No te preocupes, Elena dijo Natalia. Tienes un niño bueno y educado. Lo has criado muy bien, hija, y a mí me ha alegrado el verano tenerlo aquí. Deja que venga todos los años, si puedes, que yo estaré encantada.
Justo entonces, la niña empezó a llorar y Elena corrió a atenderla. Pasaron dos días juntos. Víctor arregló cosas de la casa, Elena no se despejaba de la recién nacida y Natalia se desvivía cocinando. Jorge ayudaba a ratos: tanto podía echar una mano al padre como vigilar a la hermana.
Al despedirse, Víctor y los niños salieron al patio. Elena se acercó inesperadamente a su suegra, la abrazó y le dijo:
Gracias, mamá. A la mía casi ni la recuerdo y no pensaba que las suegras pudieran ser así. Perdón por todo. Y a Víctor, le adoro. Ha salido muy bueno.

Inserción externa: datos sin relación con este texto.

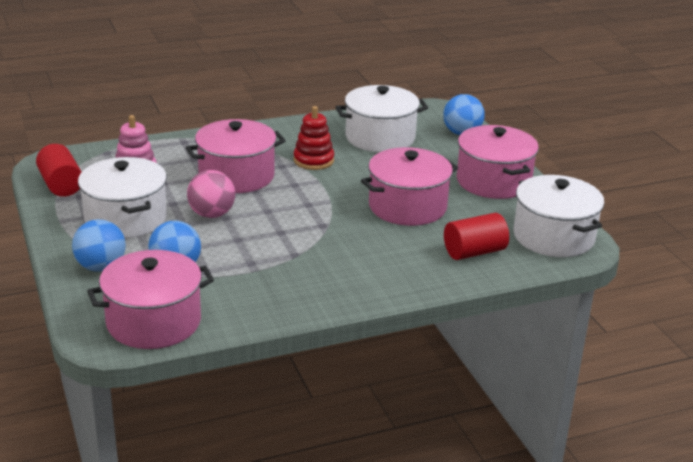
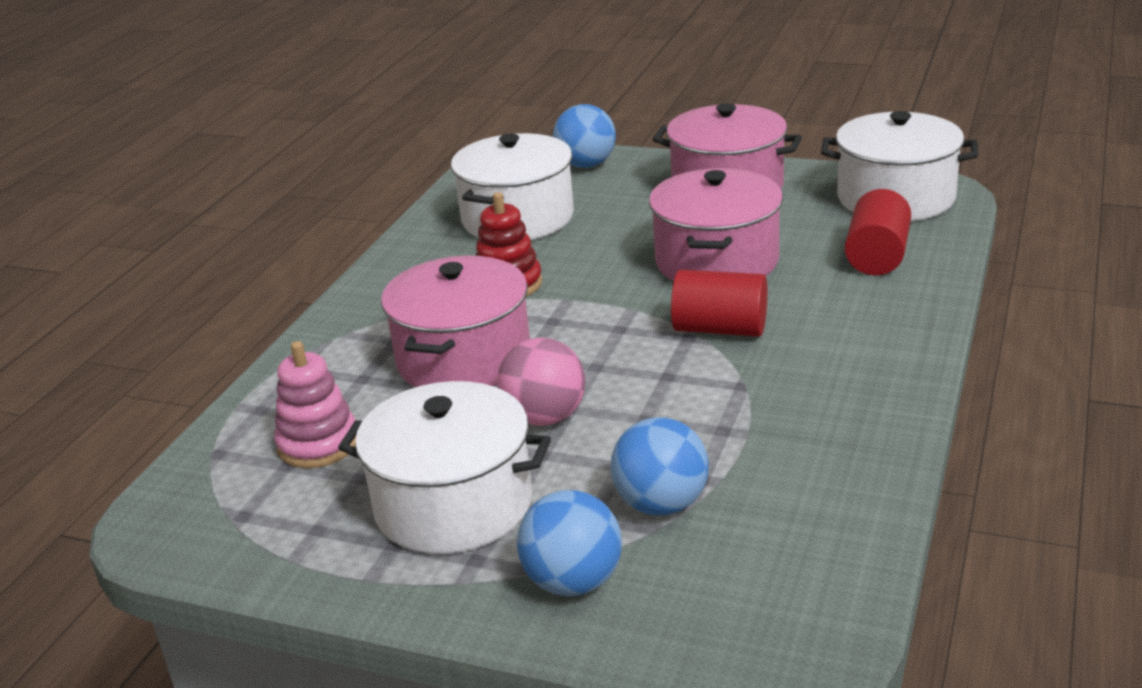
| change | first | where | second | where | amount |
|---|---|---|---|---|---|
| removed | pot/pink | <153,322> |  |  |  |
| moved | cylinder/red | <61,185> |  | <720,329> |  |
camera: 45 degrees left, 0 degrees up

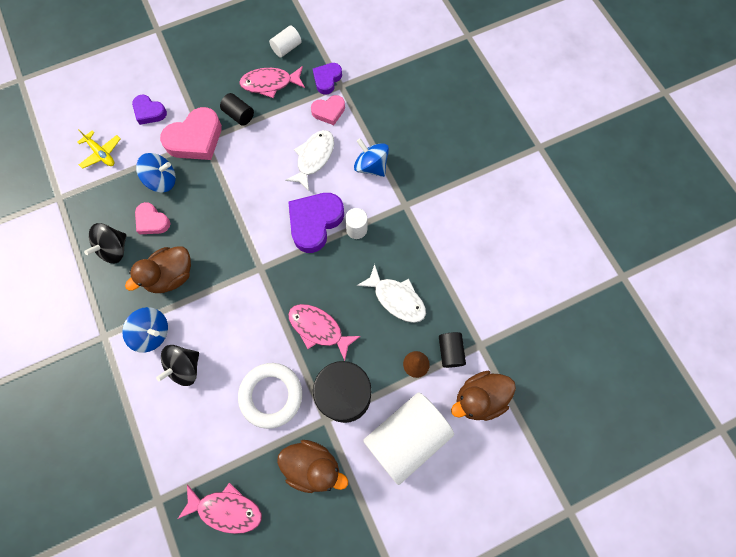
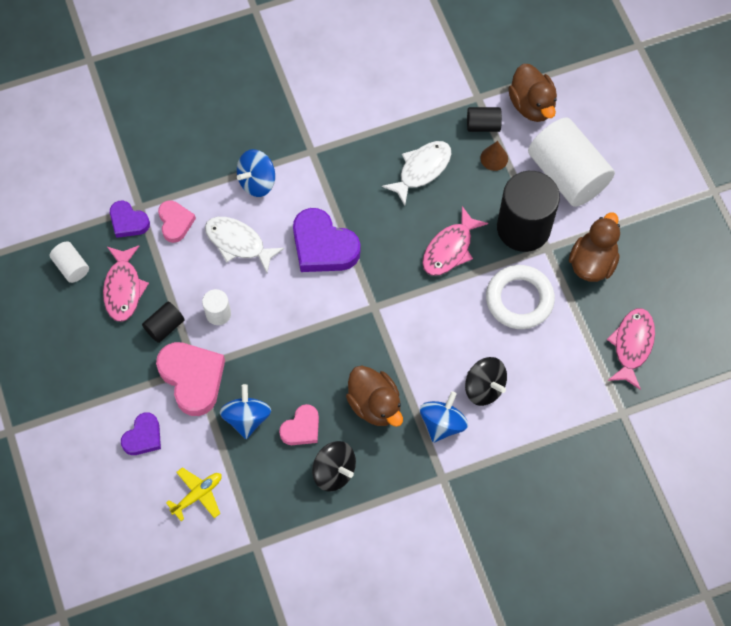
| change | first | where | second | where | amount |
|---|---|---|---|---|---|
| moved | cylinder/white | <356,229> |  | <218,313> |  |
camera: 85 degrees left, 5 degrees down

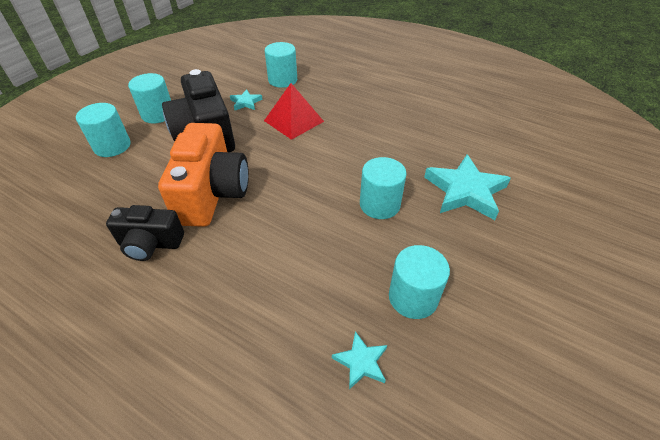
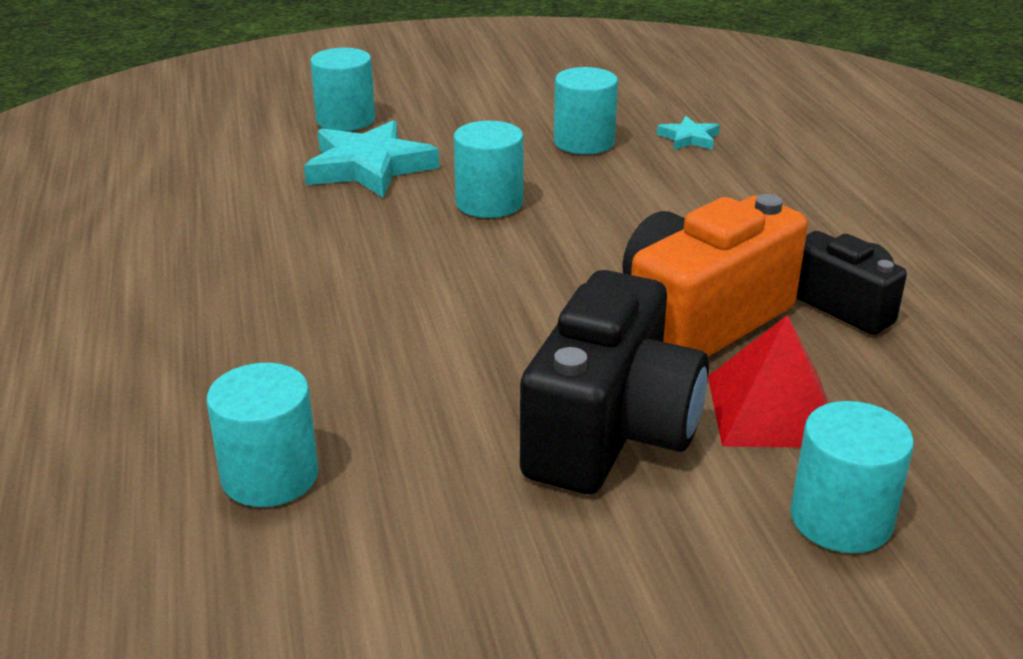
| change | first | where | second | where | amount |
|---|---|---|---|---|---|
| removed | star/turquoise | <246,102> |  |  |  |
| moved | cylinder/turquoise | <158,114> |  | <345,120> |  |
| moved | pyramid/red | <293,121> |  | <773,410> |  |
camera: 135 degrees left, 15 degrees down

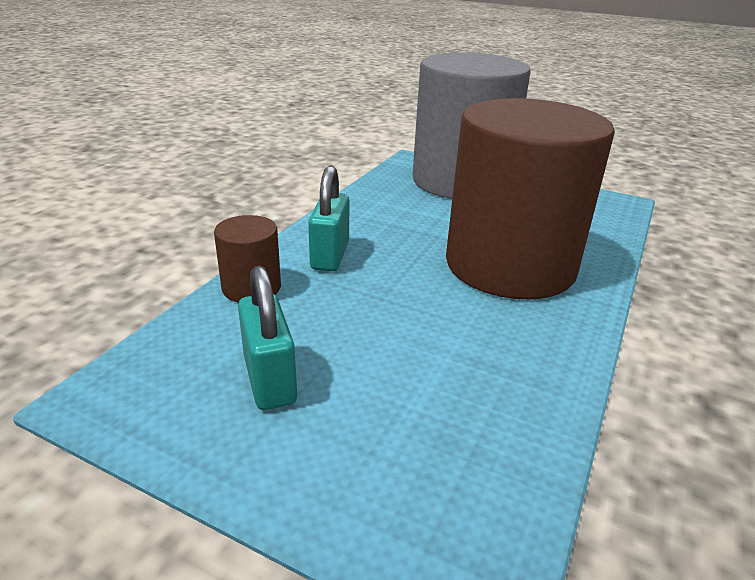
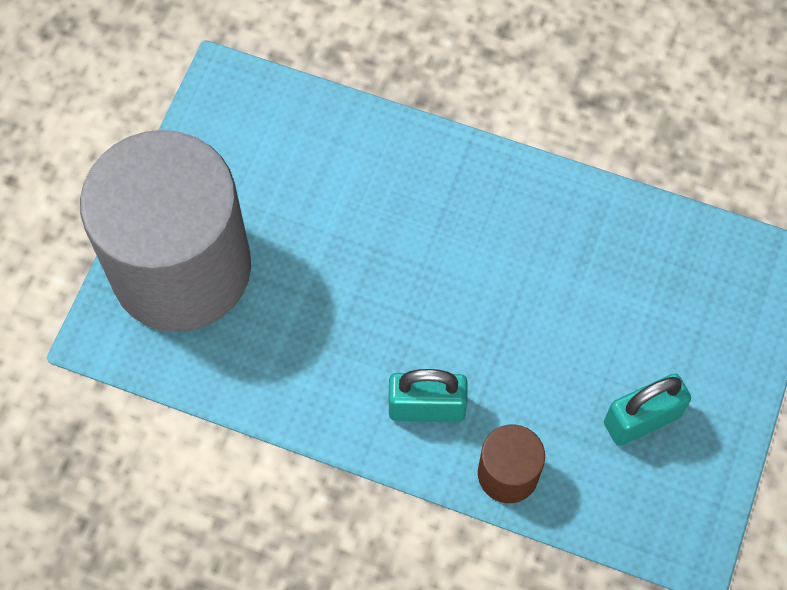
| change | first | where | second | where | amount |
|---|---|---|---|---|---|
| removed | cylinder/brown | <510,265> |  |  |  |
camera: 95 degrees left, 35 degrees up

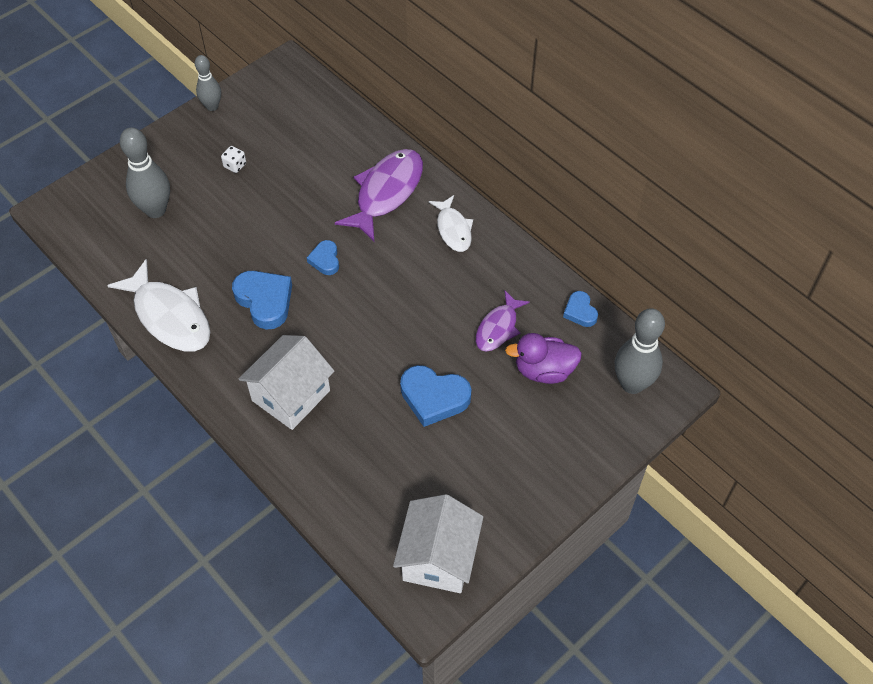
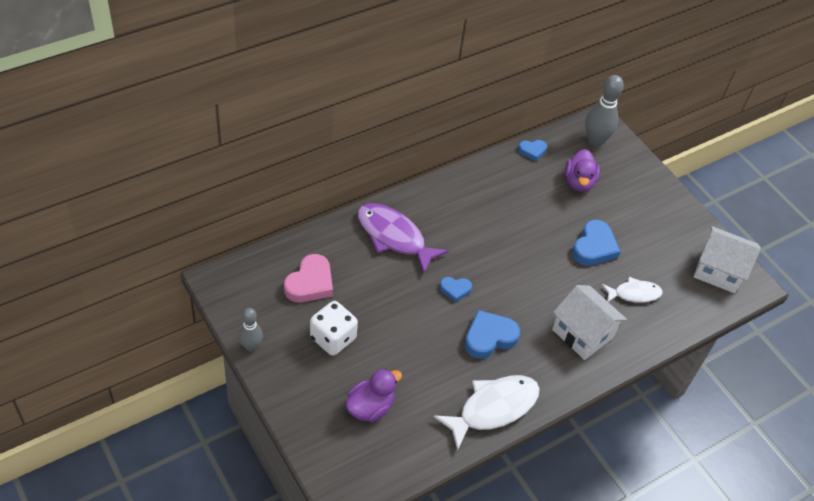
| change | first | where | second | where | amount |
|---|---|---|---|---|---|
| removed | fish/purple | <498,328> |  |  |  |
| added |  |  | heart/pink | <310,283> |  |
| moved | fish/white | <453,229> |  | <634,293> |  |
| replaced | bowling pin/grey | <155,210> | duck/purple | <370,407> |  |
| resized | dice/white | <235,165> |  | <333,338> | x2.14 |
camera: 85 degrees left, 5 degrees down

Ahora ya es tuyo, hija. Pero yo, feliz, y a Jorge lo quiero como si fuera de mi propia sangre.
Así se marcharon, y todo encajó. En invierno, se llevaron a Natalia con ellos para ayudarles con los niños y la casa. Y suegra y nuera, tan amigas, que ni en mejores familias. Víctor y Jorge, por supuesto, más felices que las perdices.